Laura Sebastian-Coleman, data quality architect, Optum Insight
I carefully defined the terms you note -- information, data, and knowledge -- because I want people to think more about data. The relationship between data, information, knowledge and, ultimately, wisdom is often depicted as a pyramid with data on the bottom and wisdom at the top. Thinking of data as the base of this pyramid, we often forget that to produce usable data takes both information and knowledge.
Take the concept of temperature. Before the thermometer was developed, people perceived hot and cold, but they did not have a way to express these. It took several hundred years and a lot of intellectual effort to develop the thermometer. Today, we always know the temperature outside. Packed into that data point is knowledge. Data is compressed knowledge, made through trial and error. People envision what data they need to answer questions. Then they create the instruments to collect data. They define what the data represents and what brings about that representation.
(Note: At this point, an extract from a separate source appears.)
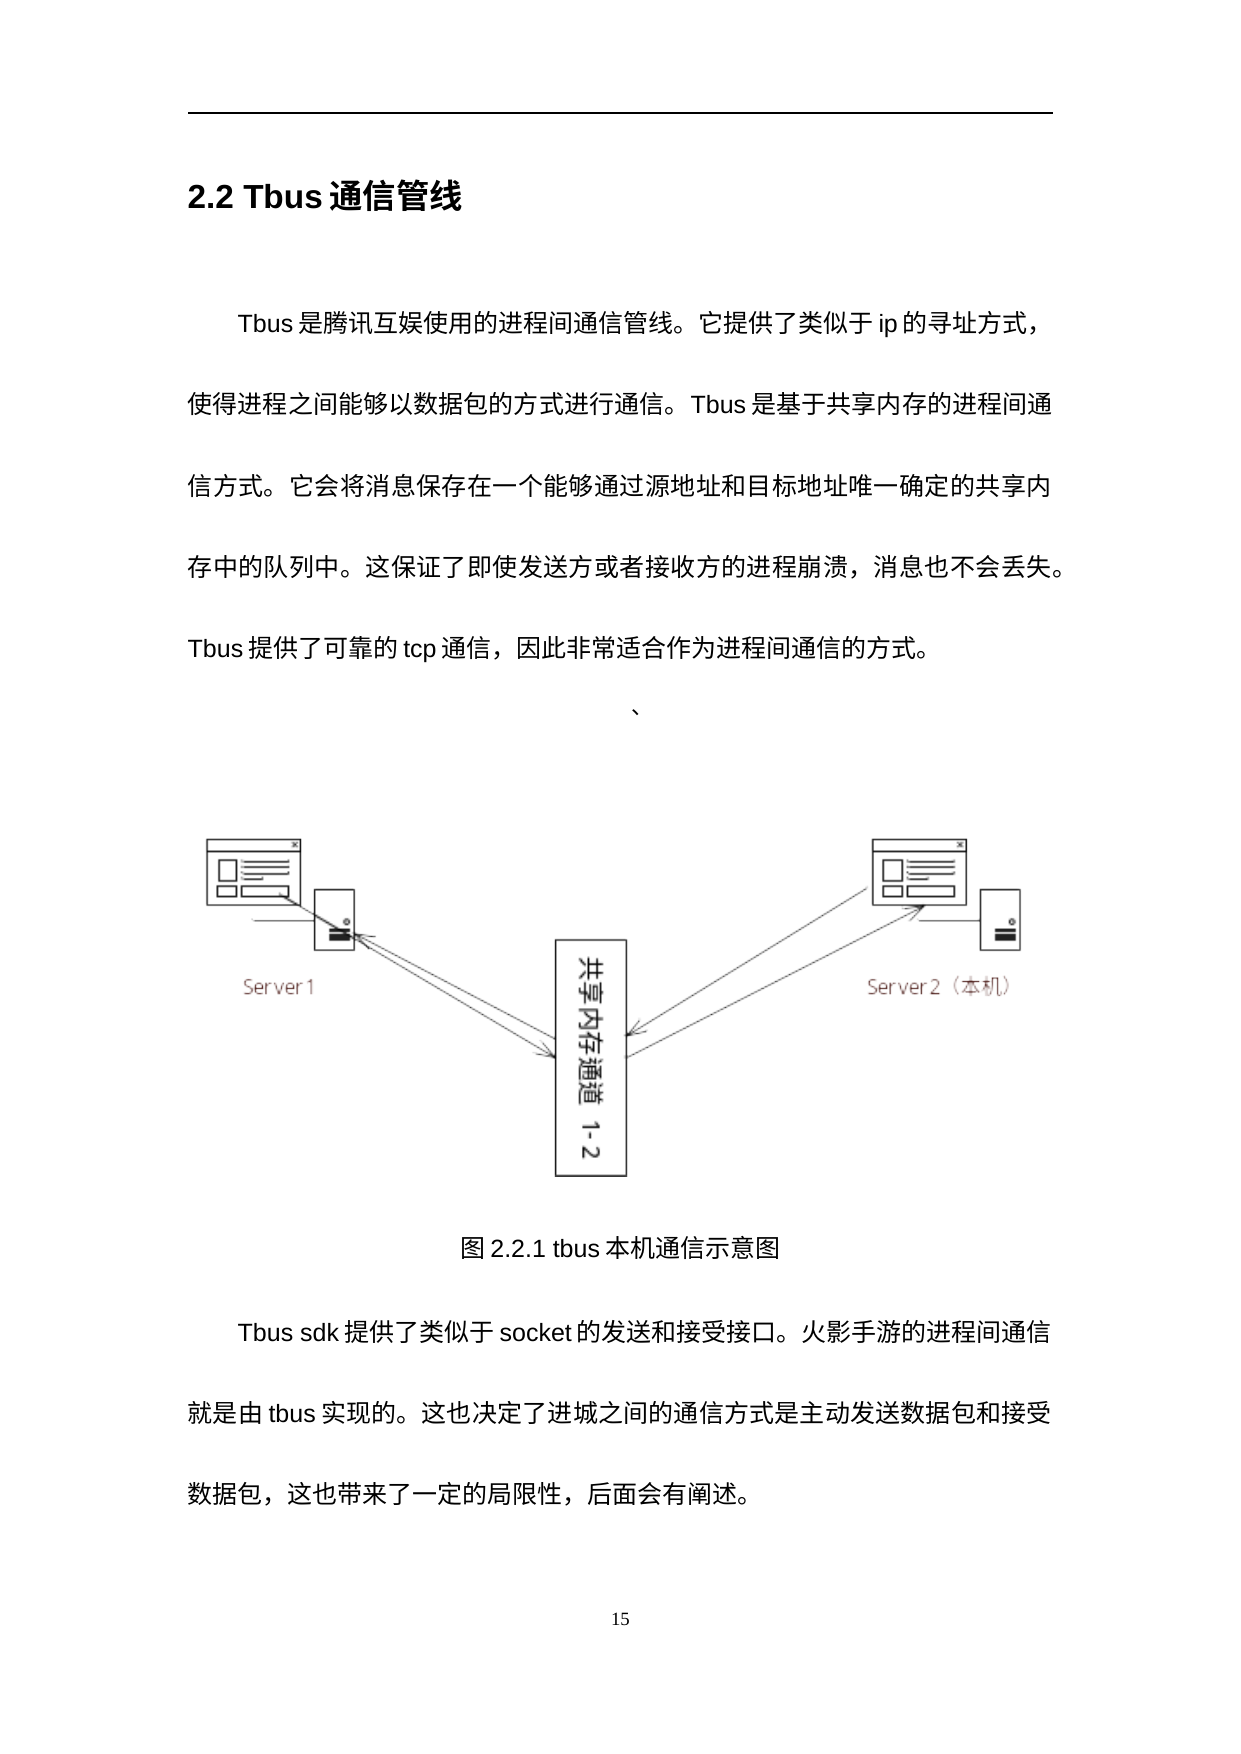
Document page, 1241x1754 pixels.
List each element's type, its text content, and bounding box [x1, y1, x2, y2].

People's perceptions of what data is can interfere with improving data quality. Sometimes data consumers expect data to exist that does not exist. Or they expect the data to represent something other than what it represents. If they do not know enough about the data, consumers can easily dismiss its quality. Knowledge and data are intimately related.
In developing an effective data quality strategy, what are some of the biggest challenges businesses face? And what can they do to get started down the right path?
Sebastian-Coleman: Organizations depend on data, but few manage it the way they manage other assets. Now, decades into the information age, most organizations have tons of data and data processing systems. The sheer amount can be overwhelming. Knowledge of data and systems is often undocumented, so data can be hard to use.
More on data quality assessment from Laura Sebastian-Coleman
Learn the breakdown of data measurement terms in part one of an excerpt from her book
Read about data profiling, data quality issue management and reasonability checks in the second part of the excerpt
Addressing such challenges requires strategy -- that is, an intentional plan for success. The goal of a data strategy cannot be to fix everything, but to fix the things that matter and establish better ways to manage data. It should answer one big question: What do we need to do to have the data we need, in the condition it needs to be in, to support the mission of our organization over time?
Answering this question requires, first, being clear about the organization's mission and overall business strategy -- then stating explicitly how data supports that mission and business strategy. The data quality strategy has to align with an organization's overall mission or it will not bring value. To be effective, the strategy also needs to be used. People need to refer to it when they make decisions.
What kinds of tools can help facilitate the data quality assessment process?
Sebastian-Coleman: Improving data quality is a multifaceted challenge that requires a variety of activities and tools, including those, like profiling engines, that enable organizations to assess and manage the condition of their data. Profiling tools increase the efficiency of data analysis by surfacing important characteristics of data in a fraction of the time it would take an analyst to find them. Similar assertions can be made about tools that cleanse data. Profiling usually is focused on the initial condition of the data. Few organizations have an ongoing profiling practice. I have not seen a tool that measures data quality in-line, by applying profiling functionality to data processing and storing results to facilitate evaluation of trends, as described in the DQAF.
Getting benefits from tools requires analysts who can assess the data in relation to specific expectations or requirements. Data analysts are the most important part of any data assessment. A tool can find characteristics that should be evaluated. But a person needs to apply knowledge to make the actual evaluation.